- The Washington Times - Friday, August 28, 2015

Vicki Gardner, the sole survivor of a tragic on-air shooting that left reporter Alison Parker and cameraman Adam Ward dead on Wednesday, gave the first eyewitness account of the incident Friday morning. 

After waking up from a medically induced coma following surgery for a bullet wound to her back, Mrs. Gardner, the executive director of the Smith Mountain Lake Regional Chamber of Commerce who was being interviewed by Parker when Vester Lee Flanagan opened fire, said she was able to walk to the ambulance herself even though she had a bullet in her back.

Mrs. Gardner relayed her account of the shooting to her husband who sat down for an interview with ABC news Friday morning. He said his wife told him she did not see the shooter approaching because of the lights of the camera shining in her face, ABC reported.

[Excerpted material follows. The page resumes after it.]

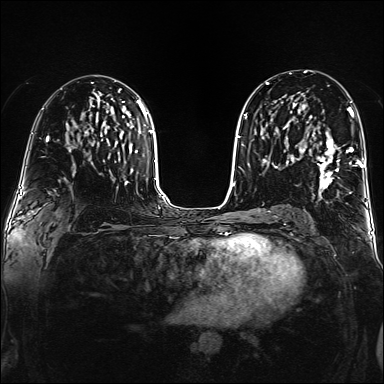
Breast MRI (dynamic contrast-enhanced), one axial slice. Slice 85 of 160 in the series (ordered by position). Dynamic contrast-enhanced series, time point 2 of 6 at this slice position (early post-contrast). 1.5 T. TE 2.3 ms, TR 5.2 ms. 1 mm slice thickness. 384 × 384 image matrix, field of view 320 × 320 mm. Female patient.
Structures marked on this image (semi-automatic segmentation, software-assisted and operator-edited):
- enhancing-tissue mask used for the functional tumour volume (all voxels passing the contrast-enhancement thresholds inside the analysis volume; usually the tumour): bounding box <302,108,359,193> (left, top, right, bottom; pixels)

The alleged gunman, Flanagan, who once worked at the same news station as the two victims, first targeted Parker then turned his attention to Ward, according to Mr. Gardner said.

“Then he shot three times at my wife, and she was trying to dodge everything,” Mr. Gardner said, recalling his wife’s account. “He missed twice, and then she dove to the ground and curled up in a ball, and that’s when he shot her in the back.”

According to Mrs. Gardner, the shooter was wearing a bulletproof vest. 

After shooting the three victims, Flanagan left the area. 

Mrs. Gardner then stood up and walked to the ambulance.

Doctors told Mr. Gardner that his wife escaped death by just a few centimeters. 

“I don’t think she ever felt like she was in danger after she got up and walked to the ambulance after being shot, but she didn’t know the extent of her injuries at that point, but the surgeon told me that a couple of centimeters and she wouldn’t be walking and a couple of centimeters more and she wouldn’t be alive,” he said, ABC reported.

Mrs. Gardner had a kidney and part of her colon removed but is expected to make a full recovery.

Now, Mr. Gardner says his wife is beginning to understand the scope of the shooting.

“She’s slowly becoming aware of how much attention it’s getting,” he said. “She’s just … well, she’s just a little torn up about things at the moment.”

Police chased Flanagan after he fled the scene as he drove down Interstate 66. Flanagan shot himself when a trooper approached his vehicle and later died in the hospital.

Police on Thursday searched the car Flanagan was driving and found a wig, shawl and three license plates as well as a Glock pistol, six ammunition magazines and ammunition for a 9mm weapon.  

Flanagan was a former reporter for WDBJ-TV, where both Parker and Ward worked. He went by the name Bryce Williams while working there and received several complaints for his behavior at work. 

In a 23-page suicide letter, Flanagan wrote that he had built up anger over racism and harassment he had experienced for being a gay black man and that the killings of nine black churchgoers in Charleston, South Carolina, in June had prompted him to kill Parker and Ward.